**INSTRUCTIONS FOR THE TASK**
The answer must be only the lines below from the one holding "left shoulder: (80, 220)" down to the one holding "right wrist: (953, 349)", ends included, printed exactly; please omit all pictures.

**GIVEN DATA**
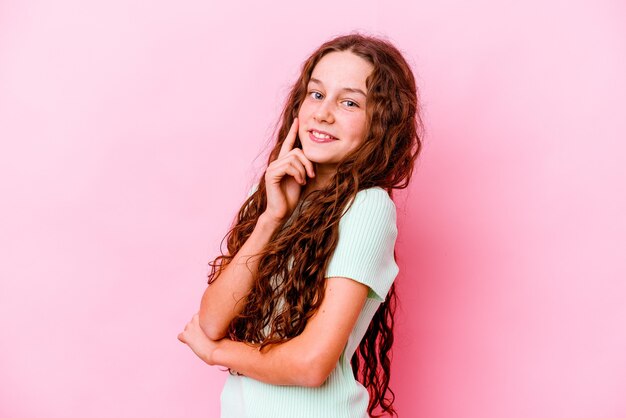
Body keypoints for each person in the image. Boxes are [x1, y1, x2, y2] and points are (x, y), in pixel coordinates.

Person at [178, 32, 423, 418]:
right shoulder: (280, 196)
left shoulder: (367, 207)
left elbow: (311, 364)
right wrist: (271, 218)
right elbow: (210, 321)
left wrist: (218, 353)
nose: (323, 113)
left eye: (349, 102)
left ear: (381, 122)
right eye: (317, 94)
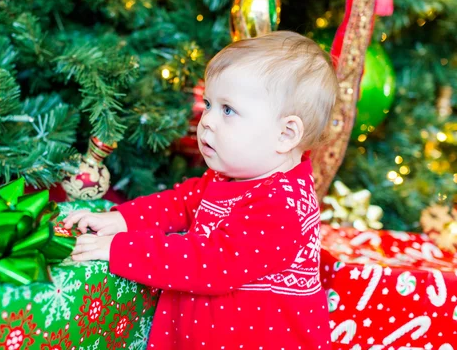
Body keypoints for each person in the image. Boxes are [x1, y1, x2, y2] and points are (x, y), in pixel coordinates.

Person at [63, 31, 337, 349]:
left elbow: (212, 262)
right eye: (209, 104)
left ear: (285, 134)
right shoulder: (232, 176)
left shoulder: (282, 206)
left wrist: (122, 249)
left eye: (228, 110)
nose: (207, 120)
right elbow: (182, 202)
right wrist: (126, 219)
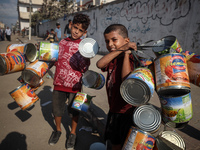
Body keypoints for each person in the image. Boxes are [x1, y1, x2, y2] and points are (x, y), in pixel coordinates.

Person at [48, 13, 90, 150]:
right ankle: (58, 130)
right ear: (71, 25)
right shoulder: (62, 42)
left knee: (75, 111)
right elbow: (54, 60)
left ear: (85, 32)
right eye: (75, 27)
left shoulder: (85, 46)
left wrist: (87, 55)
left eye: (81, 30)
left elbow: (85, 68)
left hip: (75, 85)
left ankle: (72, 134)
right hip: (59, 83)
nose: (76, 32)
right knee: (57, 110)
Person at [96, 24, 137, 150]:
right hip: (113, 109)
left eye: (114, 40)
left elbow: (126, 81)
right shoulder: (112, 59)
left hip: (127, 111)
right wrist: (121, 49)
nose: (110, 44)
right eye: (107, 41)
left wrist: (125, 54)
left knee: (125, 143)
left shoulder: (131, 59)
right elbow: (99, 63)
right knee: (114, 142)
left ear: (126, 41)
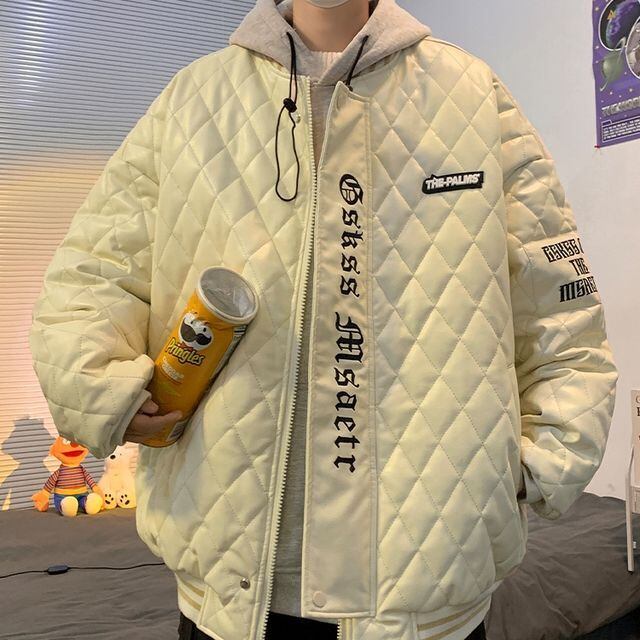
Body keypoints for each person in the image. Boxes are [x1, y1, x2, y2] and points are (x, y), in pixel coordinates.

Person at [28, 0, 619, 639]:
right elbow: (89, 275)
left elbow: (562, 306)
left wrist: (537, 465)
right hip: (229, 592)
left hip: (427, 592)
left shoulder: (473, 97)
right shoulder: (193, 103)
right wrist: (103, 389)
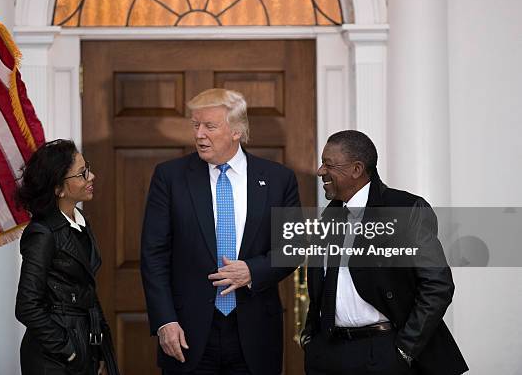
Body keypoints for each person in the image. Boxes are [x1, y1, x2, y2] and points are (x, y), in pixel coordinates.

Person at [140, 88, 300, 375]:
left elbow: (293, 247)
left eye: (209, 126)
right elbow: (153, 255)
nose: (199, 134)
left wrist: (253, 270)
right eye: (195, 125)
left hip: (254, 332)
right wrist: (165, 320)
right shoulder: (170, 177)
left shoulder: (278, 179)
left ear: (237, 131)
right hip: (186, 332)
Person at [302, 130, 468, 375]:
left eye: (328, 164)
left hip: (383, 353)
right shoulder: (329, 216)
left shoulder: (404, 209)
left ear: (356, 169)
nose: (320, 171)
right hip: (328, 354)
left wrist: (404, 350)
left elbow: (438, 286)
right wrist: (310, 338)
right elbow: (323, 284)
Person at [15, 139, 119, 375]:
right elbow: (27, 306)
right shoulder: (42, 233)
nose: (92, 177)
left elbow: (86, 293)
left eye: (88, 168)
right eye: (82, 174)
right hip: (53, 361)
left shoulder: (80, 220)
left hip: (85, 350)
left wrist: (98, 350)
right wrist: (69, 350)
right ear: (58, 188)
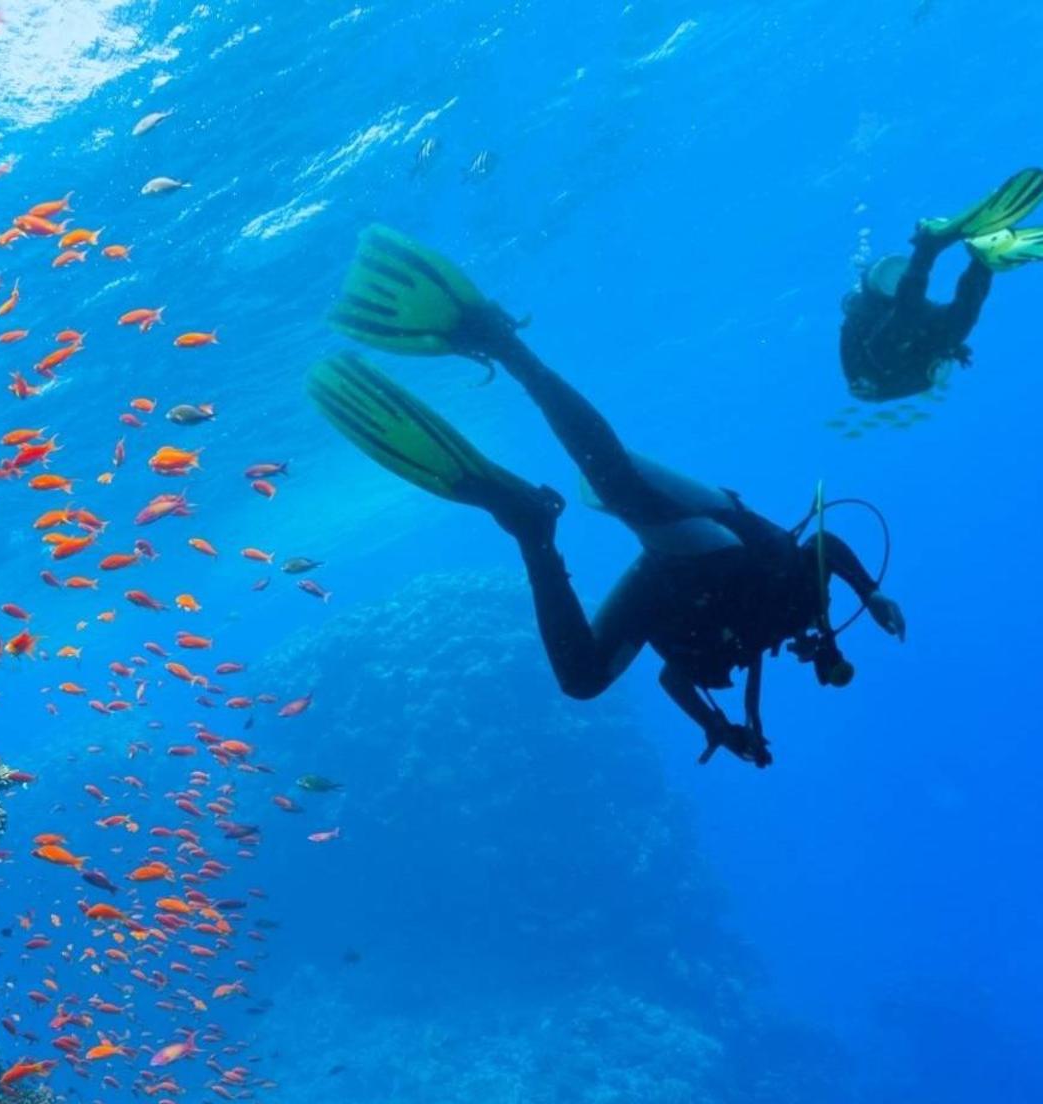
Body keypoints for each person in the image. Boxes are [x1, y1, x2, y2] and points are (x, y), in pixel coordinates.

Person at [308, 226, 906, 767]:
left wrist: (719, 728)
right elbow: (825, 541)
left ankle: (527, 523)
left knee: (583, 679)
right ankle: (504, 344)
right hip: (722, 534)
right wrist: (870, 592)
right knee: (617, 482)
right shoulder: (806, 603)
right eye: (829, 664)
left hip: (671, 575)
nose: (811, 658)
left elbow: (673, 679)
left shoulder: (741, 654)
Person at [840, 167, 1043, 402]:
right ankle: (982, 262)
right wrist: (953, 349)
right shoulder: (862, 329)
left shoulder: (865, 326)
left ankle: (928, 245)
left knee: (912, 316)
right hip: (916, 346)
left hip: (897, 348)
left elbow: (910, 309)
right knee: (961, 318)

**YOUR RESPONSE**
left shoulder: (80, 220)
left hip: (85, 350)
left wrist: (98, 350)
right wrist: (69, 350)
right ear: (58, 188)
Body keypoints for each person in the image. Boxes are [x1, y1, x2, y2] and points are (x, y), in pixel coordinates.

Person at [308, 226, 906, 767]:
left wrist: (719, 728)
right elbow: (825, 541)
left ankle: (527, 523)
left knee: (583, 679)
right ankle: (504, 344)
right hip: (722, 534)
right wrist: (870, 592)
right knee: (617, 482)
right shoulder: (806, 603)
right eye: (829, 664)
left hip: (671, 575)
nose: (811, 658)
left elbow: (673, 679)
left shoulder: (741, 654)
Person at [840, 167, 1043, 402]:
right ankle: (982, 262)
right wrist: (953, 349)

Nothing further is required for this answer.